Un vieux crabe, profitant de l’occasion, dit à son fils : « Mon enfant, que cela vous serve de leçon, et vous apprenne à ne vous emporter jamais ! »

« Taisez-vous donc, papa, » dit le jeune crabe d’un ton aigre. « Vous feriez perdre patience à une huître. »

« Ah ! si Dinah était ici, » dit Alice tout haut sans s’adresser à personne. « C’est elle qui l’aurait bientôt ramenée. »

« Et qui est Dinah, s’il n’y a pas d’indiscrétion à le demander ? » dit le Lory.

Alice répondit avec empressement, car elle était toujours prête à parler de sa favorite : « Dinah, c’est notre chatte. Si vous saviez comme elle attrape bien les souris ! Et si vous la voyiez courir après les oiseaux ; aussitôt vus, aussitôt croqués. »

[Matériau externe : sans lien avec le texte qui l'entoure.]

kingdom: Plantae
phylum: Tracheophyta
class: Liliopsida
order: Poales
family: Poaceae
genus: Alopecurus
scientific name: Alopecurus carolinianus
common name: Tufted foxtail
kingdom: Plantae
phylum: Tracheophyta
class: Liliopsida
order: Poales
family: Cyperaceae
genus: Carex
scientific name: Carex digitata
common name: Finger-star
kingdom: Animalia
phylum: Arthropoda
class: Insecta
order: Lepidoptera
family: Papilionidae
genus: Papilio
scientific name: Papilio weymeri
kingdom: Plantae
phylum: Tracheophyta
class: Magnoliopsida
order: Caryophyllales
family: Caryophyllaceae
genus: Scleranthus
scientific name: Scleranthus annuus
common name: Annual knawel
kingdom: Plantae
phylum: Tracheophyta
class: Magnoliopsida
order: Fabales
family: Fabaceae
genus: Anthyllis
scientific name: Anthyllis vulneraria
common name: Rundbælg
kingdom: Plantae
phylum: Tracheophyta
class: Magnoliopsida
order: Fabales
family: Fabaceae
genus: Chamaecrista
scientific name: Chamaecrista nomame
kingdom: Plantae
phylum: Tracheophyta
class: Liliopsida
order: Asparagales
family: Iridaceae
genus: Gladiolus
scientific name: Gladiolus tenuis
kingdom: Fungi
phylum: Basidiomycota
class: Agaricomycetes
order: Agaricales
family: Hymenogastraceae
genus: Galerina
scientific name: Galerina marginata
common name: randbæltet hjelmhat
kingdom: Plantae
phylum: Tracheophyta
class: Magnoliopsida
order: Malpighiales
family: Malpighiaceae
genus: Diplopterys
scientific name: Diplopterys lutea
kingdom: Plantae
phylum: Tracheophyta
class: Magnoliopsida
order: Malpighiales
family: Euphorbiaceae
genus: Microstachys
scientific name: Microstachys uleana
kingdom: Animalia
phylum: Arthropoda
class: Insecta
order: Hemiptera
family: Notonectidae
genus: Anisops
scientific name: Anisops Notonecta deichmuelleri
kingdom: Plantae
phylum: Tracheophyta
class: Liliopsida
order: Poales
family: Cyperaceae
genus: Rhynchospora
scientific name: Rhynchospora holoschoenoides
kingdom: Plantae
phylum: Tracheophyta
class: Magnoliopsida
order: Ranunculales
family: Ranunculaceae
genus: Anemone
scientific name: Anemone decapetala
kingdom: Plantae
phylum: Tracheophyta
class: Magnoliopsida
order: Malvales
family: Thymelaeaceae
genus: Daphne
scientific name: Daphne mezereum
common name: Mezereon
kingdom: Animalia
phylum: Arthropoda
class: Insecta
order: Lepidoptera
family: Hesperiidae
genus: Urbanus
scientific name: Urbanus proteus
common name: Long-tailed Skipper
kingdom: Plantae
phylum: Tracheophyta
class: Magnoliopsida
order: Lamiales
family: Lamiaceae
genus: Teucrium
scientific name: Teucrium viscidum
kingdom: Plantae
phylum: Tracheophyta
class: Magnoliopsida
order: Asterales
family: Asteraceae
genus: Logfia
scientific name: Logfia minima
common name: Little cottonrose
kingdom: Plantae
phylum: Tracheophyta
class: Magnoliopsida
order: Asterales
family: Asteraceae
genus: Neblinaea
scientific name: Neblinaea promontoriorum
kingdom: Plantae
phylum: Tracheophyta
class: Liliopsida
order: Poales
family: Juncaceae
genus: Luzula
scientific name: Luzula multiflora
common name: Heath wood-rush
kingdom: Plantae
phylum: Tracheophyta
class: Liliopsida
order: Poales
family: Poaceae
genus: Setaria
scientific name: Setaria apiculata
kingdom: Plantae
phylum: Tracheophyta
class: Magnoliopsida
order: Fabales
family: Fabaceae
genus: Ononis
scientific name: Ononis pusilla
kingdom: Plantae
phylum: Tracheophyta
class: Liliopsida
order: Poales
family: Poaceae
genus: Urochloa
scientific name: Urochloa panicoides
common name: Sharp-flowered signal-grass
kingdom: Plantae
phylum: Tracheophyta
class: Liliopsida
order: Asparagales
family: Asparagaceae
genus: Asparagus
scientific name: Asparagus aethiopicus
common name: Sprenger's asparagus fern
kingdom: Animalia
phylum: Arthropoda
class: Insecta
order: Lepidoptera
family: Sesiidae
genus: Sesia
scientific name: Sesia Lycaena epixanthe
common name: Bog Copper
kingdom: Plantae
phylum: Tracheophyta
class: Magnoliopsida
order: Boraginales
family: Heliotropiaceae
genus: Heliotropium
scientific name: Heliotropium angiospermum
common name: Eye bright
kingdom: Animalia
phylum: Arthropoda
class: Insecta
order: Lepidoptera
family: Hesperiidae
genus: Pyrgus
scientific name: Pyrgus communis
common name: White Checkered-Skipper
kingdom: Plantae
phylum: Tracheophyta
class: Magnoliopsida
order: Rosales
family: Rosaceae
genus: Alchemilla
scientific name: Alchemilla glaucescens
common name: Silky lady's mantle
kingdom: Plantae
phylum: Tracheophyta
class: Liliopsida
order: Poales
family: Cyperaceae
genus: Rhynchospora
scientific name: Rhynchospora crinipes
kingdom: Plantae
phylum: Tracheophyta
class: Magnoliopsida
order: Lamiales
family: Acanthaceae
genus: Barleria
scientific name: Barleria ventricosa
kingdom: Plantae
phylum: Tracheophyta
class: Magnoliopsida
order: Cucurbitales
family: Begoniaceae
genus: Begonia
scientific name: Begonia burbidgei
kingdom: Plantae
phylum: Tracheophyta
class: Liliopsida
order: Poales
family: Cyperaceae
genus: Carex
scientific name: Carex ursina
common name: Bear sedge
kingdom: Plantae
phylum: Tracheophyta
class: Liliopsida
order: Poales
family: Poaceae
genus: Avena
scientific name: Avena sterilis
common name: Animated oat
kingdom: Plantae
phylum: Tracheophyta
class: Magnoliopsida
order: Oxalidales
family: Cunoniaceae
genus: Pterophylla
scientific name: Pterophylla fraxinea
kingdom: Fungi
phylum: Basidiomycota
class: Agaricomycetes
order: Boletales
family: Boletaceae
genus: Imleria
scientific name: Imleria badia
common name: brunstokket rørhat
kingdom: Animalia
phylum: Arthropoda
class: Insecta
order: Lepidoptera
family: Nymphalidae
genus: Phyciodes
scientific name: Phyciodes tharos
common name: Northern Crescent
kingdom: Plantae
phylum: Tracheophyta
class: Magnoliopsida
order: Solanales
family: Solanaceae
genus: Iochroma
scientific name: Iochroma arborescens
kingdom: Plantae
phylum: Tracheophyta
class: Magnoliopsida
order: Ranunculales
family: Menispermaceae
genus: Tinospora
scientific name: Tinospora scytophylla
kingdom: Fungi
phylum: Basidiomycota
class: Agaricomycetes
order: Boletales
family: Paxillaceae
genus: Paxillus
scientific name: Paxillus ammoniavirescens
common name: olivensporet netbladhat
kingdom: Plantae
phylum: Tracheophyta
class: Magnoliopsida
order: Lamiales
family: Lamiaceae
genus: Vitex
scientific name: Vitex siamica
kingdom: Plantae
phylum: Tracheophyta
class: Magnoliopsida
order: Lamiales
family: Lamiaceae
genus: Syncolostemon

Ces paroles produisirent un effet singulier sur l’assemblée. Quelques oiseaux s’enfuirent aussitôt ; une vieille pie s’enveloppant avec soin murmura : « Il faut vraiment que je rentre chez moi, l’air du soir ne vaut rien pour ma gorge ! » Et un canari cria à ses petits d’une voix tremblante : « Venez, mes enfants ; il est grand temps que vous vous mettiez au lit ! »

Enfin, sous un prétexte ou sous un autre, chacun s’esquiva, et Alice se trouva bientôt seule.

« Je voudrais bien n’avoir pas parlé de Dinah, » se dit-elle tristement. « Personne ne l’aime ici, et pourtant c’est la meilleure chatte du monde ! Oh ! chère Dinah, te reverrai-je jamais ? » Ici la pauvre Alice se reprit à pleurer ; elle se sentait seule, triste, et abattue.

Au bout de quelque temps elle entendit au loin un petit bruit de pas ; elle s’empressa de regarder, espérant que la Souris avait changé d’idée et revenait finir son histoire.